#### TASK GOAL:
Each line holding the word "חלונות" must appear in the answer, copied from the entries.

━━━━

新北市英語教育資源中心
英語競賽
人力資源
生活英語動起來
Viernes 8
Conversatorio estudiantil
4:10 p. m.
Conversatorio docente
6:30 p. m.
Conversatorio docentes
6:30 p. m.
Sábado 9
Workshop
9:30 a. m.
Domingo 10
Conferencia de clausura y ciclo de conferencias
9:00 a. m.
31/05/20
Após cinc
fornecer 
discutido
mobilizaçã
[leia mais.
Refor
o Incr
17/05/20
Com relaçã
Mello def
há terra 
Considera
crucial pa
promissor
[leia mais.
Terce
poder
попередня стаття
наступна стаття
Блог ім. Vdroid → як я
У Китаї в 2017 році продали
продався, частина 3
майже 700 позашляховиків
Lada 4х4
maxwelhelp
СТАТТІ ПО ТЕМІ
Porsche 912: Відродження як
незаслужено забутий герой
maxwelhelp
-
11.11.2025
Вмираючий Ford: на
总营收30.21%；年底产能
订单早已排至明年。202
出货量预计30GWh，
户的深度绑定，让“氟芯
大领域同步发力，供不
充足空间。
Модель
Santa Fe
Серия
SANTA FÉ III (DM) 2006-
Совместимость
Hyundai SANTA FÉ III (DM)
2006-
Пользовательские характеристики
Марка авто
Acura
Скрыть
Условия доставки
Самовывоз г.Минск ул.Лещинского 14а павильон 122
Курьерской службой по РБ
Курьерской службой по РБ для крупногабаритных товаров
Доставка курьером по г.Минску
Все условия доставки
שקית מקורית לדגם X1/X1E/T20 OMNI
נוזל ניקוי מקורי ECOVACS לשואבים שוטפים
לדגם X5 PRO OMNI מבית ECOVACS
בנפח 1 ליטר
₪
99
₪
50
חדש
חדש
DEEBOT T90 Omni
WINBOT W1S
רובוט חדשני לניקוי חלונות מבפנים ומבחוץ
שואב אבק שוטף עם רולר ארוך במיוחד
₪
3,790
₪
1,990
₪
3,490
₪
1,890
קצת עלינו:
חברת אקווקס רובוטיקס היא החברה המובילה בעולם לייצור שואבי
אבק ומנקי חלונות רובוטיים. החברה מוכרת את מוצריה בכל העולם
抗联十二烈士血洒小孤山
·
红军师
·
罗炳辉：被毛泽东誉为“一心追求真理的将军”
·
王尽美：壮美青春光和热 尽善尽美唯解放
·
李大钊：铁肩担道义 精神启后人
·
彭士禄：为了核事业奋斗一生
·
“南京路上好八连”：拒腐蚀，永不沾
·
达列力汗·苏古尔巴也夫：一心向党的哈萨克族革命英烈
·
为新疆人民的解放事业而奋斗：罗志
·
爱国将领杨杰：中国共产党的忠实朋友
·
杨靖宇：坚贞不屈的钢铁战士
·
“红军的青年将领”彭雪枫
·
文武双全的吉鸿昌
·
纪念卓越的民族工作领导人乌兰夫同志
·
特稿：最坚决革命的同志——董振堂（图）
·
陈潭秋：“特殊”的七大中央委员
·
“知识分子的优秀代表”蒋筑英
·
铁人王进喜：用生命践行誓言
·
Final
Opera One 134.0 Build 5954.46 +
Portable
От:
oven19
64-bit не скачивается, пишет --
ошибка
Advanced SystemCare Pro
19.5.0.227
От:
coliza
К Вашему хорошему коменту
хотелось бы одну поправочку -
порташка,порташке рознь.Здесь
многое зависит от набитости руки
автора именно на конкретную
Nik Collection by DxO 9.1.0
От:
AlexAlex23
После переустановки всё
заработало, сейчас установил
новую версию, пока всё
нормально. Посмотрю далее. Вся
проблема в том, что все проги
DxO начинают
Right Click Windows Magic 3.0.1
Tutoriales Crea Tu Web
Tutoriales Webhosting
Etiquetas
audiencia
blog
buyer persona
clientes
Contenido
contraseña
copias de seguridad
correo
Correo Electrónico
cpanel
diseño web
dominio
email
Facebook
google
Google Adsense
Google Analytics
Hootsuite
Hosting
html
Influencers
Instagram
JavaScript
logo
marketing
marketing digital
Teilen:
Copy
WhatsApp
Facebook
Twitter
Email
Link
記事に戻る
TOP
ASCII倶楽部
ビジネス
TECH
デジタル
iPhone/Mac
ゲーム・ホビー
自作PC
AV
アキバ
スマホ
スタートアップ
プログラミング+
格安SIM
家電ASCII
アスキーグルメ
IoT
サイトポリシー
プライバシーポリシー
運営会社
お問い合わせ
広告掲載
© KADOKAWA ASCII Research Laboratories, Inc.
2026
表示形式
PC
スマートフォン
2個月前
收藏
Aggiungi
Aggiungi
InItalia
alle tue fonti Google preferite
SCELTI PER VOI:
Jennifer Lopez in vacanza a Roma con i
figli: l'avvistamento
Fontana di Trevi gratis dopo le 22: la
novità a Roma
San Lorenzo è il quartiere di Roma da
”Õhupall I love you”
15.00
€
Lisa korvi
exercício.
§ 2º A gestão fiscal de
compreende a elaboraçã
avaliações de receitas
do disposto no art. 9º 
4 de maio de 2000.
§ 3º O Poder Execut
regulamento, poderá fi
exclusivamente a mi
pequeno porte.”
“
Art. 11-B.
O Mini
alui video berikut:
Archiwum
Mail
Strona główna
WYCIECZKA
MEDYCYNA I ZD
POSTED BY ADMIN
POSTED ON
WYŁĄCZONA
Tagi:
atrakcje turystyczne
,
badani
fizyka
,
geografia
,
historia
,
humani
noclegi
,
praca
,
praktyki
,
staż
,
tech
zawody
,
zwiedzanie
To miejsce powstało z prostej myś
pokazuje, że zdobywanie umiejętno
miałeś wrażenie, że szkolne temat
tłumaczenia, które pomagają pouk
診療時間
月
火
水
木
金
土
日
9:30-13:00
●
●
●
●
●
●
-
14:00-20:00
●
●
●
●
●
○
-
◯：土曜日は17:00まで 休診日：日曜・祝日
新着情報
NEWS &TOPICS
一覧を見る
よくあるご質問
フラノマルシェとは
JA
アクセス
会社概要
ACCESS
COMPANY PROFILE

━━━━

#### EXERCISE OUTPUT:
רובוט חדשני לניקוי חלונות מבפנים ומבחוץ
אבק ומנקי חלונות רובוטיים. החברה מוכרת את מוצריה בכל העולם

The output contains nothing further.